EXERCISE GOAL:
Reproduce the records below exactly from their first line through the line containing "border: 6px solid", omitting all pictures.

MATERIAL PROVIDED:
* * * * * * * * *
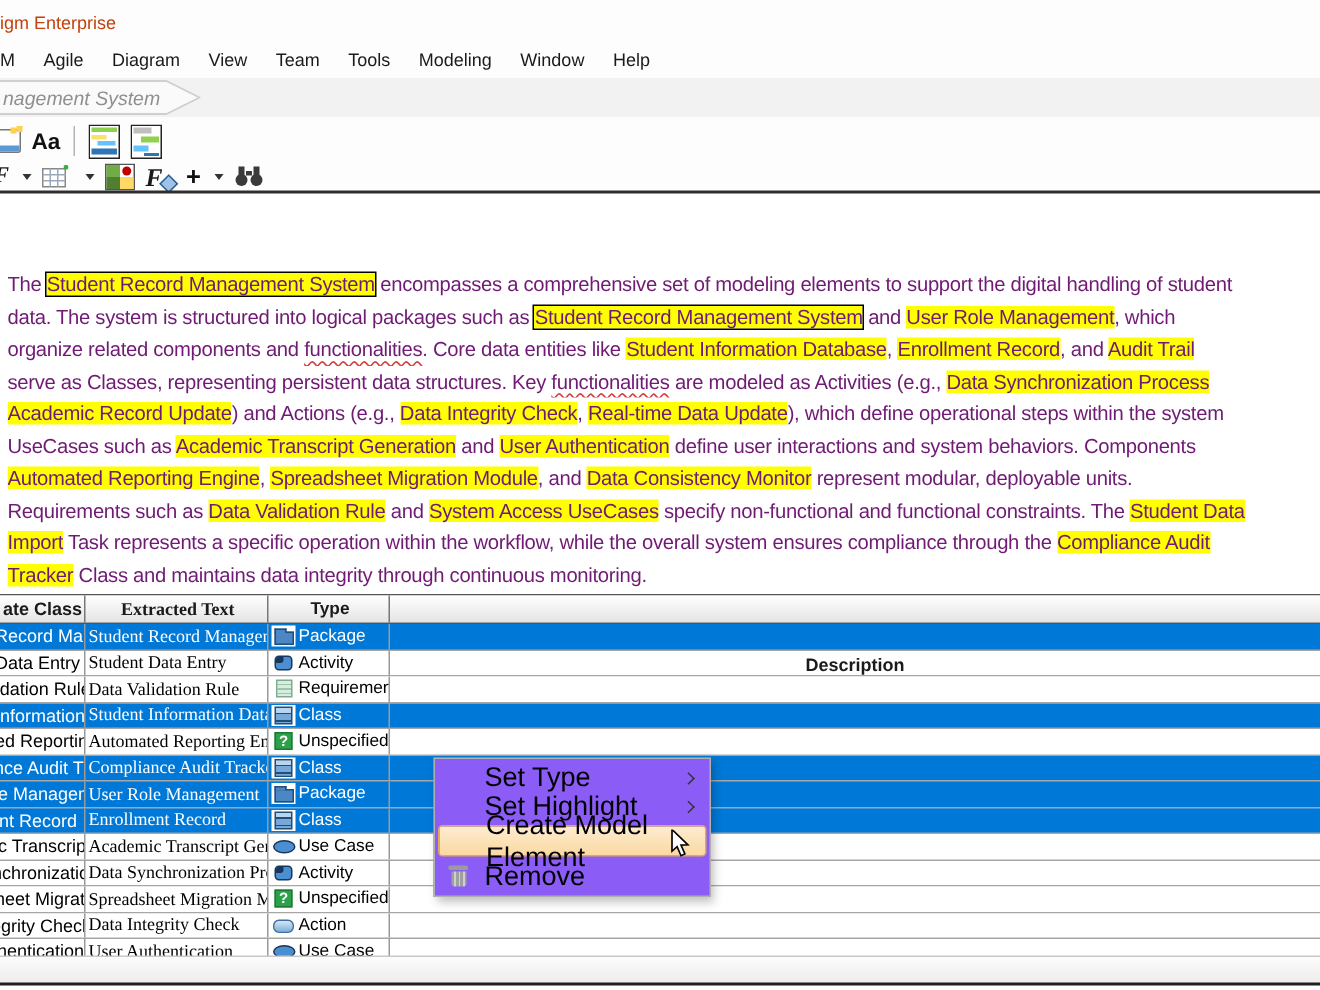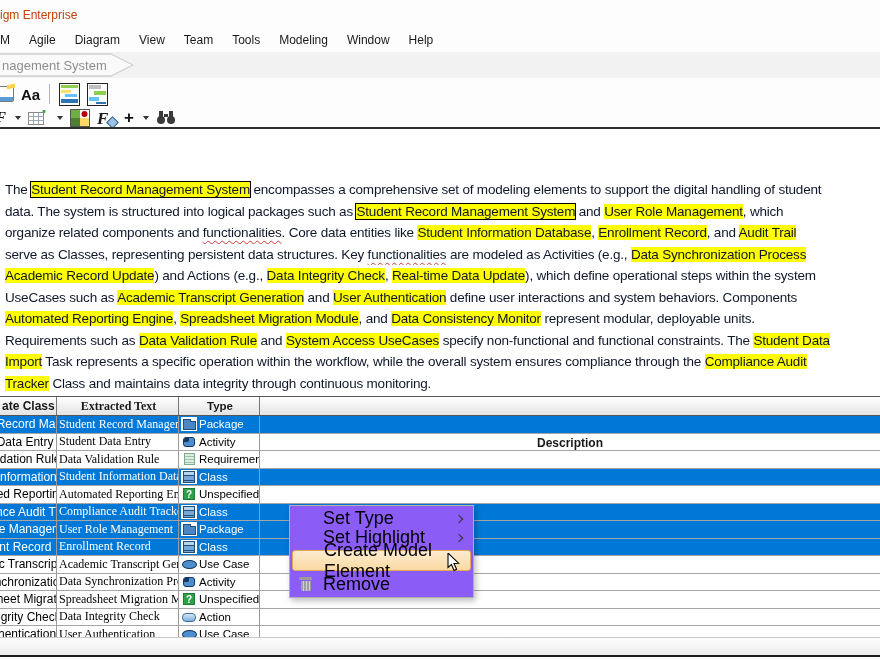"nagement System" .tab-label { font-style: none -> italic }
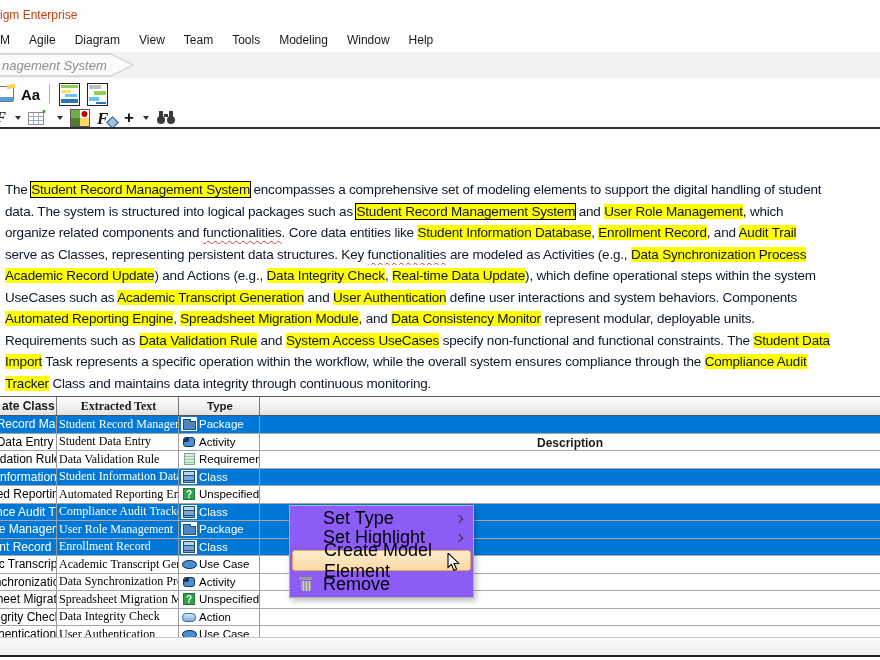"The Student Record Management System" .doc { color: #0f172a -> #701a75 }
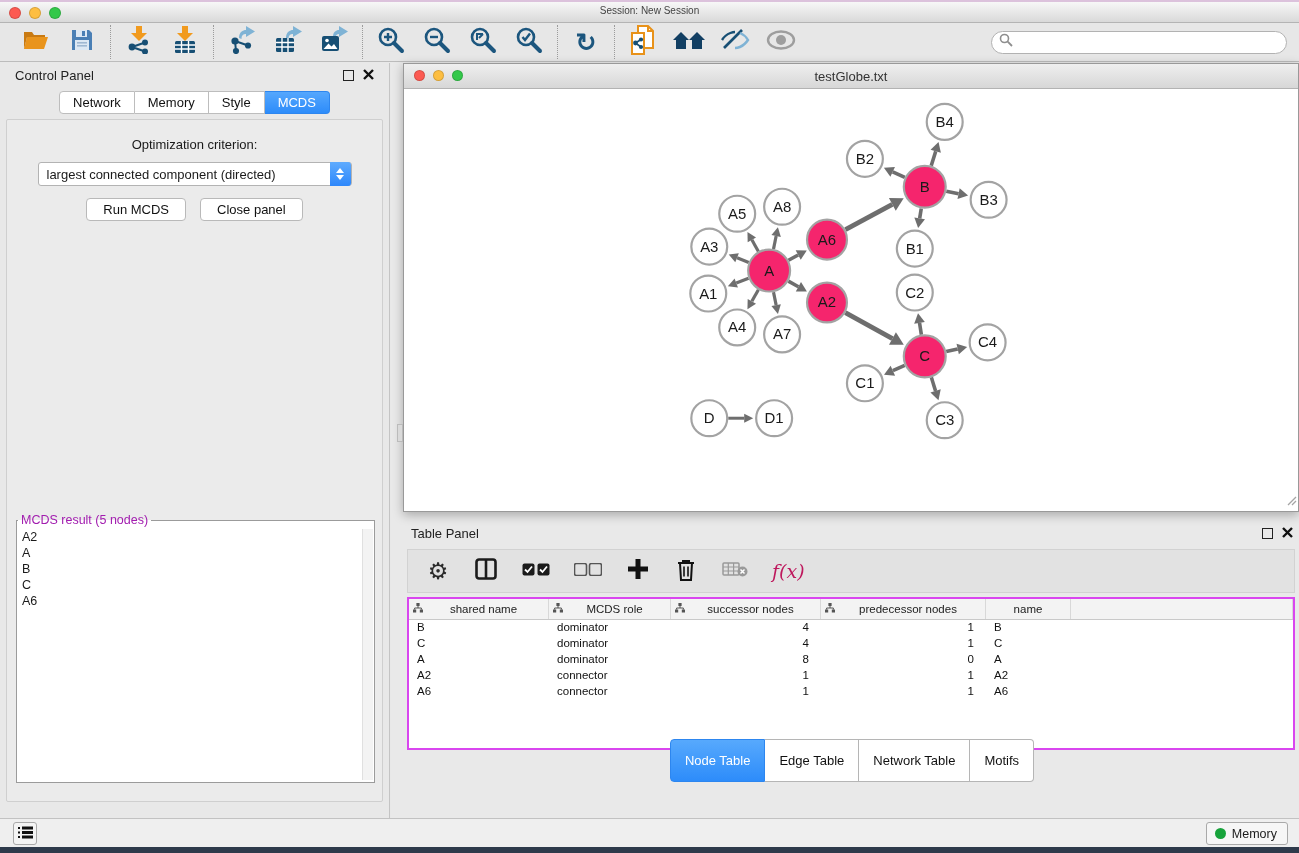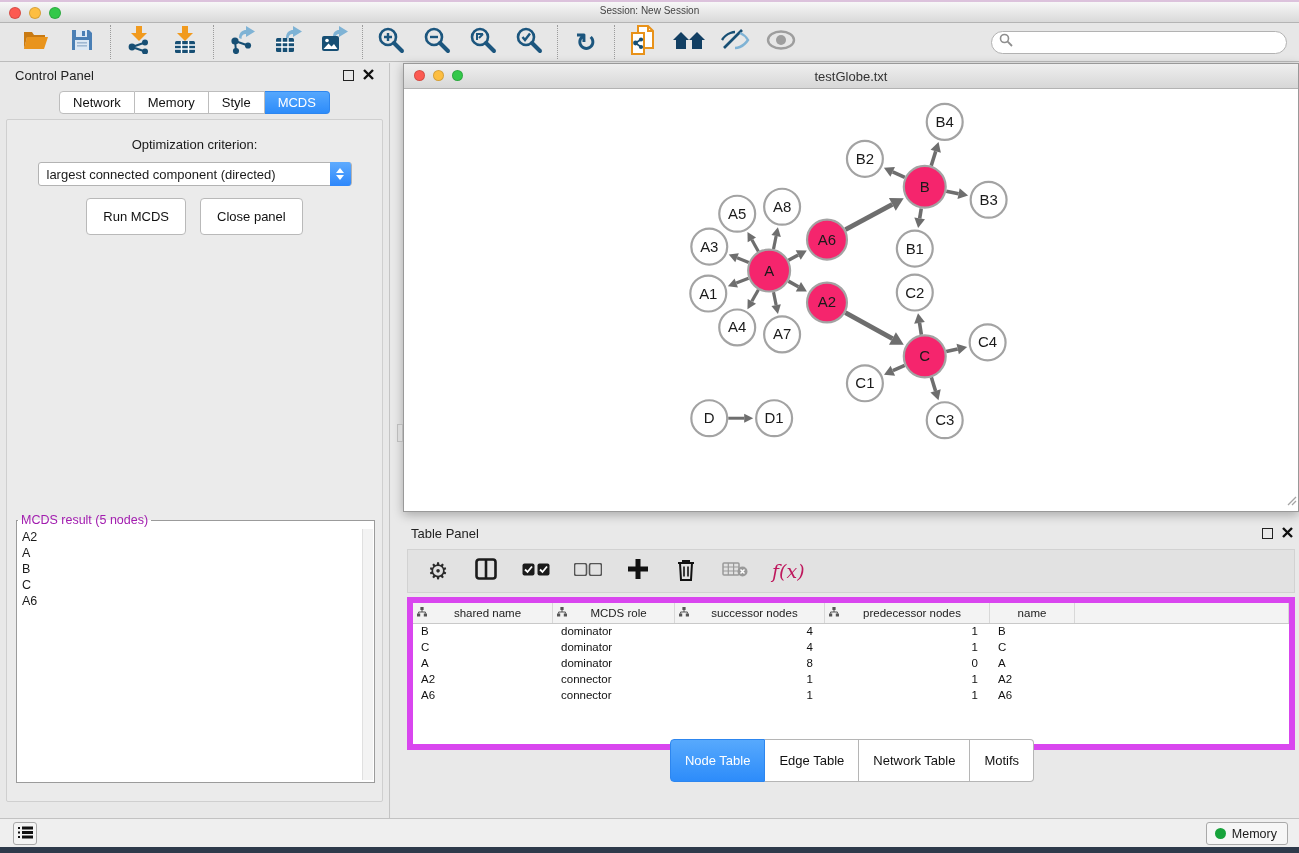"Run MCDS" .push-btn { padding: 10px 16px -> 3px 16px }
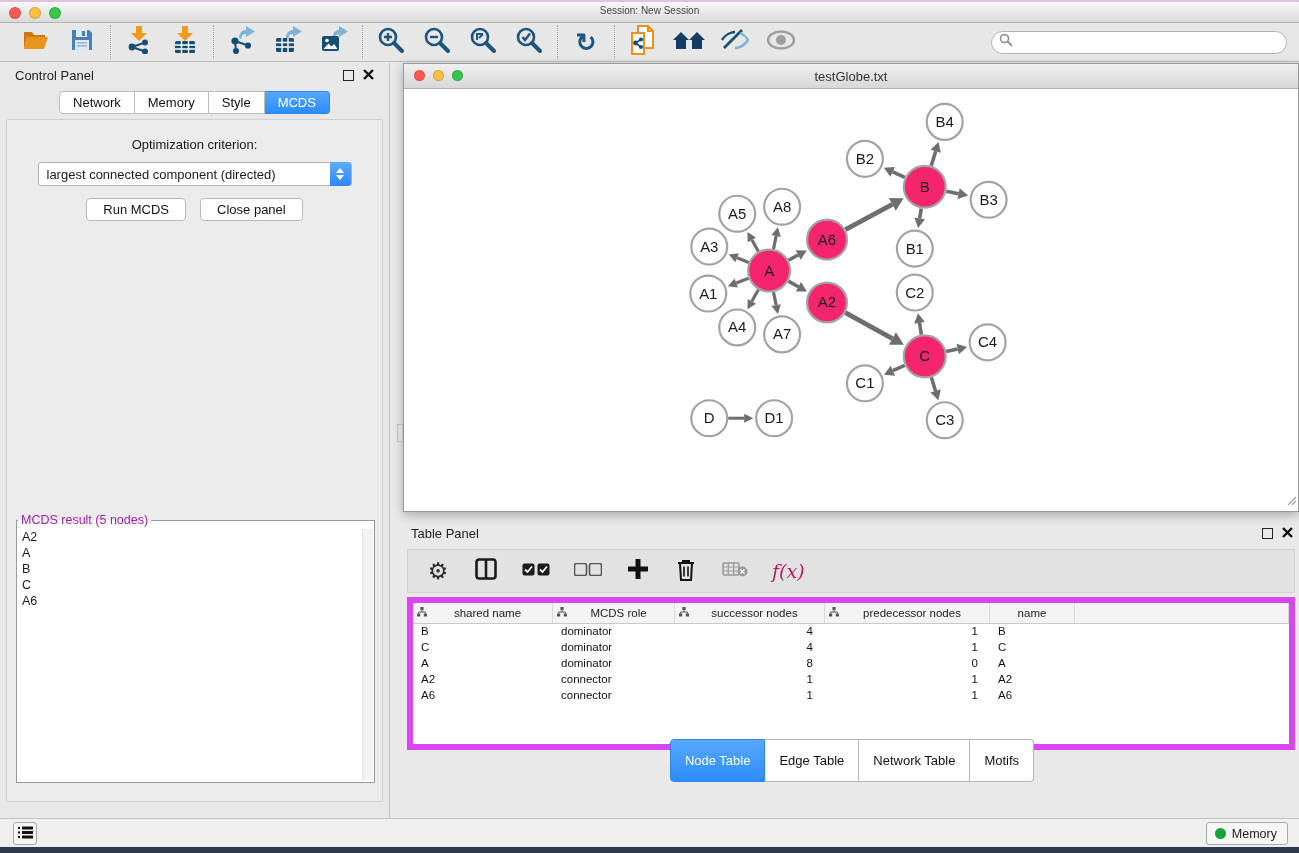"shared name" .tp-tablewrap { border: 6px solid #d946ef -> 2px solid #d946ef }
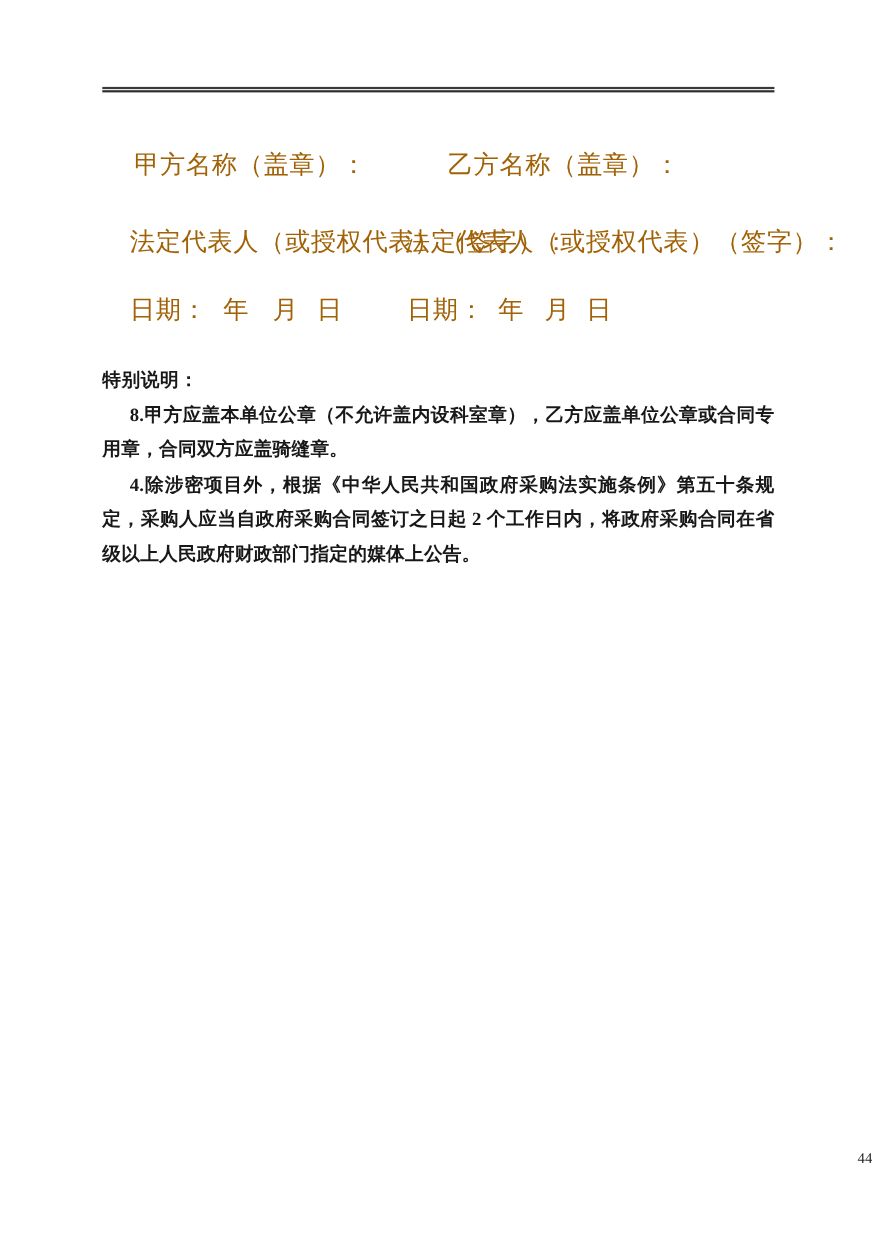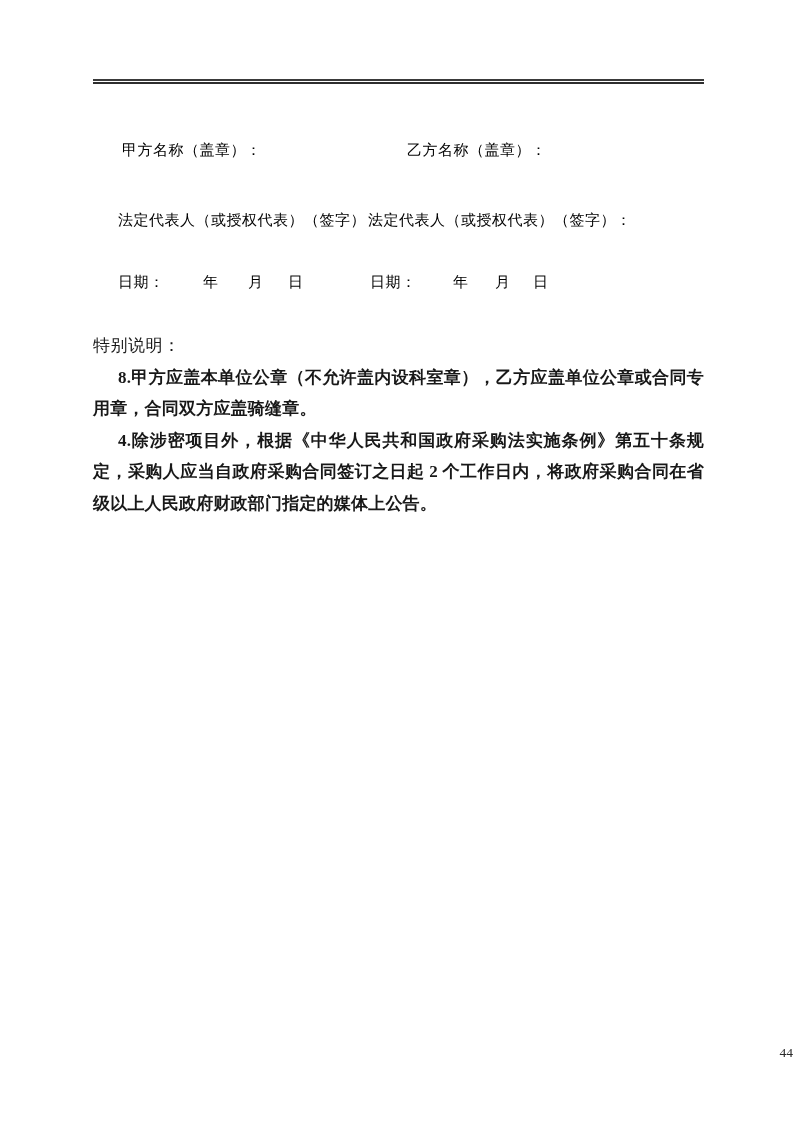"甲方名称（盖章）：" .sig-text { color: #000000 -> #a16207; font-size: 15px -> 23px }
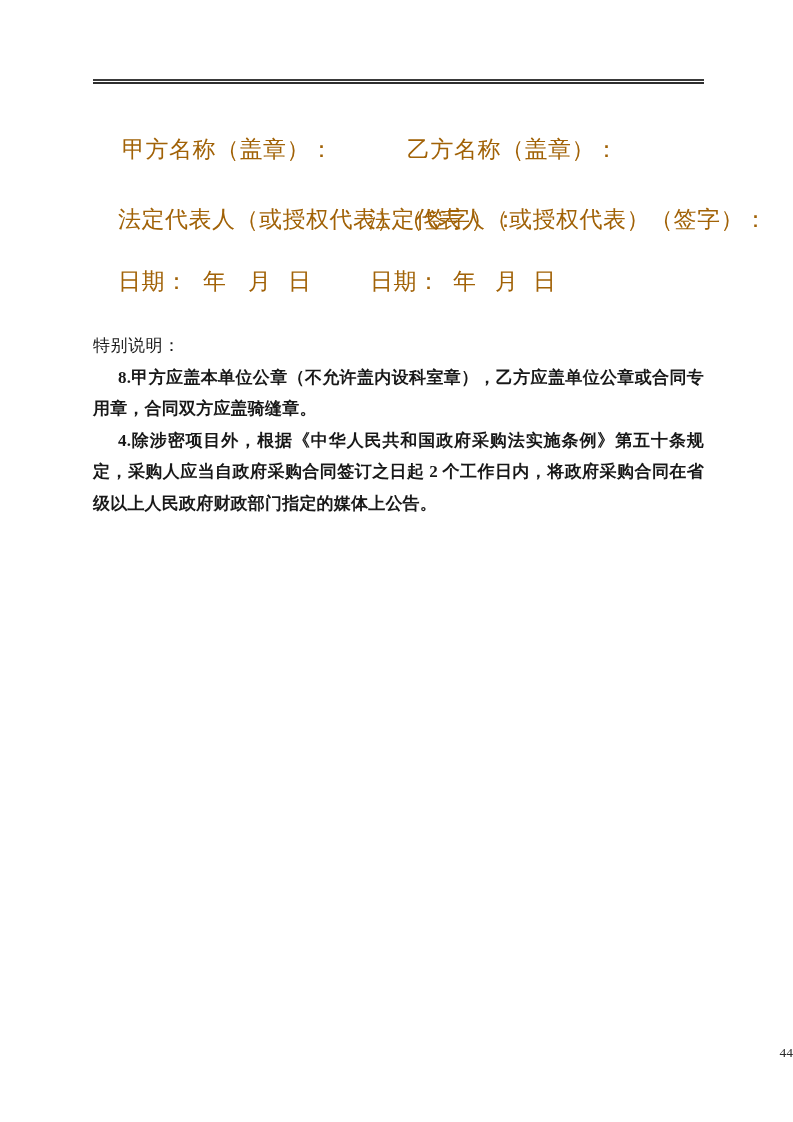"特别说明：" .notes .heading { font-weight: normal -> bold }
* * * * * * * * *
SOLVED EXERCISE:
"nagement System" .tab-label { font-style: none -> italic }
"The Student Record Management System" .doc { color: #0f172a -> #701a75 }
"Run MCDS" .push-btn { padding: 10px 16px -> 3px 16px }
"shared name" .tp-tablewrap { border: 6px solid #d946ef -> 2px solid #d946ef }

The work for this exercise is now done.